As I mentioned earlier, the ATEM Television Studio supports a live H.264 feed over USB 2.0 to a connected Mac or PC. If you use Livestream’s service for live streaming, their producer software recognizes the TVS and makes it work like magic. You set the quality requirements to match your network’s upstream link speed, and it does the rest. We’ve streamed a few memorial services, and one children’s choir performance, using this method. I’ve also used it in-house for a quick-and-dirty overflow room, since you can just subscribe to your own Livestream event in another room with a computer connected to a TV or Projector and sound system! (It has about a 15-second delay round-trip).

If you want to use another streaming service, I’ve read a gazillion recommendations for MXLight (£55), which allows you to output a usable stream for just about any service out there. I’ve never tried it, but there’s so many people out there recommending it on every corner of the globe that I’d be remiss not to mention it.

If you don’t like paying for your live streaming, you can use YouTube live for free, now that Google is opening live events to anyone with a verified account. (This is our planned course of action).

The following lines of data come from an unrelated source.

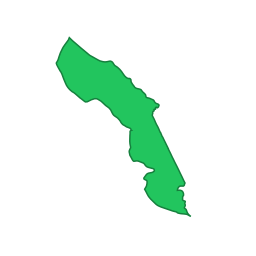 the district of Nam Can, Cà Mau, Vietnam, rotated 65°
{"feature_id": "81297802B77939005638096", "entity_name": "Nam Can", "entity_type": "district", "adm_level": 2, "iso_a3": "VNM", "parent_name": "Vietnam", "parent_adm1": "Cà Mau", "projection": "mercator", "projection_center": [105.085, 8.782], "detail": "fine", "context": "isolated", "style": "filled", "palette": "green", "viewbox_px": 256, "rotation_deg": 65, "n_neighbors": 0, "source": "geoboundaries", "source_scale": "gbopen_adm2", "svg_char_len": 4593}
<svg xmlns="http://www.w3.org/2000/svg" viewBox="0 0 256 256"><g transform="rotate(65 128 128)"><path d="M105.6,98.1L105.0,98.1L104.0,98.4L102.2,99.1L101.7,99.4L99.9,99.8L98.8,100.0L98.4,100.3L98.1,100.6L97.7,101.0L97.3,101.5L96.4,102.7L95.6,103.6L95.0,104.1L94.4,104.5L93.8,104.7L92.5,104.9L90.3,105.4L88.5,105.6L87.6,105.7L87.1,105.5L86.6,105.4L85.7,105.0L85.1,105.0L84.6,105.1L84.2,105.3L84.0,105.5L83.8,105.6L83.4,106.5L82.9,107.2L82.3,107.7L81.6,108.2L80.5,108.6L79.6,109.0L78.1,109.3L75.9,109.7L74.5,109.9L73.2,110.2L71.4,110.7L69.9,111.3L68.7,111.8L67.6,112.4L66.1,113.4L65.3,113.7L64.3,113.9L63.2,114.0L62.1,114.2L61.1,114.6L60.5,115.1L60.3,115.3L60.0,115.6L59.8,116.1L59.6,116.6L59.4,117.5L59.1,118.8L58.9,119.5L58.5,120.7L58.0,121.6L57.3,122.7L56.4,123.8L55.3,125.1L54.4,125.8L53.8,126.3L45.9,132.0L35.7,136.8L25.5,141.4L21.3,143.0L23.0,144.8L25.9,150.1L26.4,150.9L27.0,152.0L28.2,153.7L29.6,155.4L30.4,156.4L31.6,157.8L34.7,160.8L35.8,161.8L36.3,162.2L36.8,162.8L37.4,163.5L38.1,164.5L38.7,165.4L39.1,165.6L39.5,165.7L40.7,165.8L43.4,165.7L46.0,165.5L47.5,165.4L49.2,165.1L51.4,165.1L53.7,165.3L56.1,165.5L58.4,165.6L61.2,165.7L63.3,165.7L64.9,165.5L66.8,165.1L68.1,164.7L69.5,164.2L70.5,163.7L71.6,163.2L72.8,162.3L74.7,161.3L80.4,158.8L82.0,157.9L85.0,156.4L85.9,155.9L86.4,155.5L86.7,154.7L87.0,153.9L87.0,153.2L87.0,152.4L86.9,149.4L87.2,147.0L87.3,145.9L87.8,144.9L88.2,144.1L88.6,143.7L89.0,143.3L90.2,142.5L91.5,141.6L92.5,141.0L95.2,139.9L97.0,139.2L98.2,138.7L99.6,137.9L100.9,137.2L101.9,136.7L103.3,136.3L104.5,136.0L106.2,136.0L108.7,135.9L110.2,135.6L111.1,135.2L112.0,134.7L113.8,133.6L114.8,133.1L115.5,132.9L117.0,132.4L118.5,132.1L120.2,132.0L121.4,131.7L122.3,131.4L123.0,131.1L124.3,130.1L125.5,129.4L126.4,128.8L128.2,127.0L129.0,126.3L129.5,126.0L129.9,125.9L130.9,126.0L131.3,126.0L131.6,125.8L131.5,126.6L131.7,127.3L132.2,127.7L133.6,128.3L135.6,129.4L140.8,132.0L143.2,132.9L146.4,133.7L147.2,134.1L147.9,135.1L149.1,136.4L150.1,137.0L151.8,137.4L153.5,137.8L156.0,137.6L158.2,137.5L159.7,137.3L160.6,136.8L161.0,135.6L161.5,134.0L162.3,132.7L164.9,130.2L166.4,128.8L167.3,128.4L169.6,128.0L171.1,127.3L172.2,126.3L174.8,123.2L175.5,122.3L176.1,121.9L177.0,121.9L178.0,122.2L178.4,123.5L178.5,124.8L177.6,128.5L177.6,129.9L178.0,131.1L180.0,134.7L180.8,135.1L181.5,134.8L182.7,133.8L183.5,133.3L184.1,133.2L184.8,133.4L186.6,134.4L188.5,135.9L190.5,138.8L193.2,138.6L196.3,138.5L198.8,138.3L201.9,137.5L208.8,134.9L210.5,134.0L211.8,133.0L213.6,131.4L221.9,122.8L223.4,121.0L224.2,120.0L224.7,119.4L225.1,119.3L225.7,119.1L226.0,118.8L226.7,118.0L227.7,116.7L228.2,115.9L229.9,113.0L230.8,111.6L231.6,110.7L234.7,108.5L234.2,108.7L232.7,109.4L230.9,109.9L230.0,110.0L229.0,110.0L228.3,109.9L226.9,109.8L226.4,109.8L226.0,109.9L225.3,110.3L225.0,110.5L224.6,110.7L224.4,110.7L224.2,110.6L223.8,110.4L223.5,110.0L222.9,109.3L222.6,109.0L222.3,108.8L221.7,108.6L220.6,108.5L220.2,108.3L219.8,108.0L219.5,107.7L219.1,107.3L218.9,107.2L218.6,107.2L218.3,107.3L217.5,108.2L216.7,108.7L216.3,108.9L215.9,108.8L215.5,108.6L214.2,107.9L213.5,107.6L213.2,107.4L213.0,107.1L212.9,106.6L212.7,106.3L212.1,105.9L211.4,105.6L210.7,105.4L209.4,105.3L208.7,105.4L208.0,105.6L207.3,106.1L206.8,106.6L206.3,107.3L205.8,108.4L205.4,109.6L204.7,109.1L204.2,108.8L203.6,108.1L203.0,107.1L202.8,106.5L202.7,106.3L202.6,106.1L202.6,105.8L202.7,105.3L203.4,103.7L203.8,102.9L204.0,102.5L204.0,102.1L203.9,101.7L203.7,101.3L203.5,101.0L203.3,100.8L202.7,100.5L202.3,100.2L202.2,99.9L202.0,99.6L201.8,99.6L199.6,99.7L195.2,99.7L190.4,99.8L188.0,99.8L183.5,99.9L178.1,100.1L175.7,100.1L173.1,100.2L168.9,100.2L164.7,100.3L163.9,100.3L163.6,100.3L163.6,100.2L153.4,100.4L152.0,100.4L151.0,100.4L150.2,100.6L149.3,100.6L148.1,100.5L147.0,100.5L145.8,100.4L145.6,100.6L145.0,100.6L144.8,100.6L144.0,100.6L141.7,100.5L139.4,100.5L138.1,100.6L136.6,100.7L135.3,100.7L134.2,100.7L132.3,100.6L130.3,100.6L128.2,100.7L127.6,100.7L127.2,100.7L126.9,100.7L126.6,100.6L126.2,100.3L125.8,99.9L125.4,99.5L124.5,99.1L123.8,98.7L123.7,98.5L123.6,98.1L123.5,97.4L123.4,97.1L123.1,96.9L122.5,96.8L122.3,96.7L122.2,96.5L122.1,96.2L122.5,95.5L122.5,95.3L122.5,95.1L122.4,95.0L121.7,94.7L121.2,94.4L121.1,93.9L121.1,93.6L121.4,93.4L122.0,93.1L122.1,92.6L122.0,92.1L121.7,91.4L120.8,90.6L120.4,90.2L119.9,90.3L119.3,90.5L119.0,90.7L118.5,91.2L117.6,92.1L116.7,92.6L116.0,92.8L115.0,92.9L114.1,92.9L113.8,93.0L113.3,93.2L112.8,93.6L111.8,94.5L110.3,95.8L109.5,96.7L108.9,97.6L108.2,98.2L107.8,98.5L107.4,98.5L107.0,98.5L106.1,98.2L105.6,98.1Z" fill="#22c55e" stroke="#15803d" stroke-width="1.5"/></g></svg>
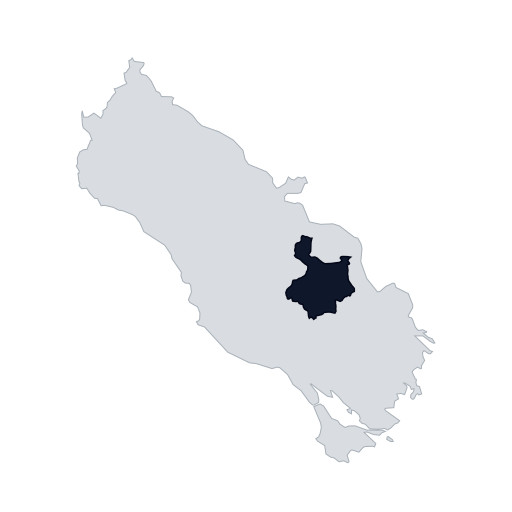 Konya highlighted on a map of Turkey, rotated 225°
{"feature_id": "TUR-3011", "entity_name": "Konya", "entity_type": "Province", "adm_level": 1, "iso_a3": "TUR", "parent_name": "Turkey", "parent_adm1": "", "projection": "robinson", "projection_center": [32.808, 37.948], "detail": "fine", "context": "in_parent", "style": "filled", "palette": "ink", "viewbox_px": 512, "rotation_deg": 225, "n_neighbors": 0, "source": "natural_earth", "source_scale": "10m", "svg_char_len": 5966}
<svg xmlns="http://www.w3.org/2000/svg" viewBox="0 0 512 512"><g transform="rotate(225 256 256)"><path d="M401.1,182.0L408.6,184.5L410.9,182.7L417.6,182.9L423.6,184.3L426.8,180.3L431.0,180.7L431.9,182.8L433.9,183.5L440.4,188.6L439.7,189.3L441.3,191.2L446.7,192.5L447.4,195.1L451.7,199.0L454.2,205.0L453.1,209.2L450.9,211.8L454.7,220.9L453.7,222.0L460.4,225.0L468.6,224.5L471.2,225.8L479.5,233.0L481.6,235.8L476.0,232.4L473.0,235.3L471.7,242.4L463.1,243.7L464.6,248.3L467.0,250.5L466.4,254.8L467.1,256.6L469.6,259.4L469.5,263.3L470.6,267.5L470.8,272.5L474.5,274.0L473.0,276.3L469.4,286.3L469.7,287.1L472.4,287.4L478.7,292.0L477.7,293.6L478.6,300.0L484.1,304.2L483.3,306.3L483.6,308.5L479.7,307.5L472.2,313.3L471.3,313.1L470.2,311.1L469.7,305.4L467.8,303.9L465.3,303.5L461.2,306.2L457.4,306.0L453.5,305.5L443.2,302.0L439.5,303.2L435.6,301.9L428.2,308.9L425.9,309.5L424.7,306.0L422.0,304.0L418.6,306.7L405.7,310.1L399.7,310.6L392.3,309.5L386.3,309.8L369.9,317.7L354.2,321.9L340.0,321.5L332.1,316.6L326.1,315.5L308.1,323.0L299.2,322.7L296.1,319.6L289.3,318.4L287.9,321.3L286.5,328.4L289.0,334.8L285.2,335.2L282.7,336.7L282.1,341.5L278.6,343.4L277.5,346.4L276.9,346.5L271.2,344.0L272.7,341.7L269.1,332.6L270.8,329.8L278.1,322.5L277.8,318.2L274.6,315.2L265.4,320.6L264.5,322.7L262.4,324.3L259.0,324.9L242.3,317.9L232.7,324.1L224.4,333.1L218.2,336.3L199.7,338.8L196.5,340.6L190.2,338.7L186.4,336.3L177.9,326.1L161.8,318.4L144.8,316.5L143.3,318.5L142.7,326.4L139.9,333.8L138.5,334.6L134.8,332.7L121.7,337.1L110.5,332.2L108.6,330.1L106.2,321.5L104.6,320.9L102.8,322.1L100.9,322.0L92.9,318.3L88.6,318.1L85.9,321.7L81.7,323.2L81.6,322.2L83.3,319.8L76.6,320.3L73.0,322.1L68.1,321.0L68.5,320.0L72.4,318.8L81.5,317.5L87.2,311.8L65.8,312.1L63.7,313.3L63.5,310.3L64.7,309.0L70.3,307.9L70.0,305.4L66.6,302.8L62.9,301.4L61.3,295.1L59.5,293.6L59.7,292.7L63.2,291.6L64.1,287.1L63.6,284.3L56.7,281.8L55.2,282.1L53.5,279.6L50.6,277.9L48.2,279.3L41.3,275.6L42.6,272.9L44.4,273.0L44.7,270.9L43.4,267.4L43.6,265.6L45.1,265.1L46.8,265.4L48.5,267.5L48.6,271.5L50.5,273.9L51.8,271.5L55.0,272.8L60.7,271.6L61.8,270.5L57.6,270.7L56.1,269.7L52.9,263.1L56.4,261.2L58.9,257.9L54.2,255.8L55.3,251.3L51.3,246.2L56.9,239.7L56.6,238.7L54.9,238.3L37.9,241.1L37.7,238.2L39.0,235.6L39.1,229.4L39.9,226.0L43.1,225.0L47.0,220.0L53.4,214.2L59.9,214.3L62.5,212.7L66.4,212.6L67.4,214.9L70.8,216.5L76.8,216.2L79.6,214.7L76.9,211.8L80.3,210.9L83.0,211.6L81.5,214.7L82.3,215.0L90.1,214.1L98.1,214.9L107.0,214.5L108.2,213.5L101.9,210.3L106.0,207.5L108.2,207.0L126.9,204.5L127.0,203.8L115.6,202.4L109.8,198.7L108.2,196.7L109.5,191.8L110.7,190.6L114.8,190.4L128.8,192.6L138.9,191.3L149.8,194.5L160.3,193.8L162.4,192.4L165.1,187.7L179.9,180.0L185.0,175.9L208.0,168.0L242.3,169.4L248.3,166.4L251.7,167.4L250.8,169.4L251.0,171.3L255.2,176.0L261.3,178.7L269.8,176.4L272.9,177.3L276.0,184.7L281.4,189.0L283.8,189.4L287.0,186.8L290.1,186.5L295.2,189.0L297.0,191.6L313.5,194.7L316.9,196.9L328.1,199.1L352.5,193.9L361.6,197.4L369.2,198.6L372.4,198.0L382.2,193.8L385.2,191.5L391.4,189.4L399.0,184.7L401.1,182.0ZM84.5,169.1L83.8,172.3L85.2,176.0L88.6,181.0L92.0,183.5L108.6,190.3L106.1,196.7L102.0,197.7L87.7,194.6L81.8,197.2L77.7,196.5L71.8,197.7L70.1,201.5L65.9,205.9L54.3,211.4L43.5,222.1L40.5,223.5L42.0,219.9L41.9,216.6L46.6,212.9L53.1,210.0L54.9,207.7L38.7,208.1L37.2,204.8L38.9,204.1L44.3,198.2L44.9,195.9L44.5,190.1L51.0,186.7L51.6,185.4L50.7,179.6L44.7,176.3L44.9,174.7L49.2,173.2L51.8,169.2L58.1,168.4L61.1,166.5L66.6,165.5L73.3,170.5L81.4,168.6L84.5,169.1ZM35.0,221.8L29.6,222.6L27.9,221.8L29.7,220.0L33.9,218.8L35.2,220.6L35.0,221.8Z" fill="#d9dde1" stroke="#a8b0b8" stroke-width="1"/><path d="M203.9,248.2L204.9,249.0L205.3,249.2L206.7,249.6L209.0,251.2L210.3,254.0L210.4,255.6L210.3,257.1L210.0,258.8L210.1,260.5L210.6,261.7L211.2,262.8L212.0,263.8L212.5,265.0L212.0,265.8L210.7,267.3L210.1,268.2L209.8,270.5L209.0,271.8L208.4,273.3L208.3,274.4L207.9,275.4L207.7,277.7L208.6,280.0L208.9,280.2L209.1,280.5L209.3,281.7L209.7,282.8L211.3,284.7L212.3,285.6L213.3,285.6L216.2,285.0L219.9,284.8L221.8,284.9L223.7,284.4L225.5,283.7L227.3,283.3L229.1,283.6L229.4,285.1L230.2,286.3L231.4,286.7L232.5,287.3L233.4,288.5L234.2,289.9L235.2,290.8L236.0,291.8L236.3,293.5L235.7,295.0L235.2,295.6L234.8,296.4L234.6,297.7L234.7,298.5L235.6,299.8L236.2,300.3L237.1,301.2L237.6,302.4L237.4,303.4L236.9,303.7L235.6,304.1L234.9,304.5L233.9,305.4L232.5,306.1L230.4,306.8L229.8,307.2L229.0,308.1L228.4,307.0L226.7,304.4L225.3,302.9L223.4,300.9L220.7,298.0L220.1,296.2L220.2,295.7L220.0,294.3L219.0,294.0L216.7,293.9L215.6,294.5L214.9,295.4L213.7,296.9L211.3,297.8L207.6,298.0L204.0,298.5L201.7,299.3L200.5,300.7L197.7,303.7L194.8,307.5L192.5,310.4L191.9,312.3L192.0,313.3L193.5,314.0L194.9,314.1L195.3,314.9L195.2,315.7L194.5,316.8L191.0,320.1L188.3,322.1L188.5,320.1L188.1,318.2L187.6,317.5L186.9,317.3L185.8,317.2L184.7,316.9L184.4,316.1L184.6,315.2L185.3,314.7L185.2,313.8L184.4,313.4L183.5,313.0L181.9,311.6L181.1,311.1L180.5,310.4L179.4,309.0L178.2,307.7L176.5,306.6L175.0,305.2L173.0,304.0L166.9,302.8L164.5,302.7L163.4,302.4L162.5,301.6L161.9,301.0L161.4,300.4L162.1,298.8L162.3,297.1L162.0,296.0L161.4,295.1L161.4,294.1L162.5,293.8L163.2,292.9L163.3,291.5L164.3,290.0L164.3,287.7L163.8,285.5L164.3,283.6L165.1,283.1L166.7,282.5L168.3,281.6L168.4,280.6L166.7,279.2L166.2,278.4L165.4,278.1L163.7,276.7L162.3,275.0L160.4,273.5L159.8,271.4L164.0,268.7L165.8,266.9L167.9,264.3L168.0,263.7L167.9,263.1L167.8,262.5L168.2,261.0L169.0,259.6L170.8,256.8L171.0,255.6L170.6,255.3L169.8,254.6L170.0,254.3L170.1,253.9L170.4,252.0L171.8,252.2L173.7,251.8L174.0,251.4L174.2,250.5L174.3,249.7L175.3,250.1L176.4,250.7L179.7,253.4L180.6,253.7L183.1,253.0L184.3,252.8L186.3,253.5L187.1,253.9L188.0,254.7L189.0,254.7L190.4,253.6L191.9,253.0L193.7,253.7L194.7,253.1L195.6,252.0L198.0,250.1L199.2,250.5L200.6,251.5L201.6,251.6L201.9,251.1L202.1,249.6L202.4,248.8L202.8,248.2L203.9,248.2Z" fill="#0f172a" stroke="#020617" stroke-width="1.5"/></g></svg>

I haven’t done much research into PC requirements for this however (Adobe FMLE or MXLight should do the trick), since our initial forays into this consumed massive CPU resources. (60% or more of an i7-960) I’d hate to think that a PC crash could take down our live stream, and frankly I’d rather have that PC free for other purposes such as running the control software and saving our backup recording.

The perfect solution is a Teradek VidiU ($699). It’s a little box that supports HDMI input and does hardware H.264 encoding that is perfectly compatible with YouTube live. Plug it in, set a few settings, and you’re up and running.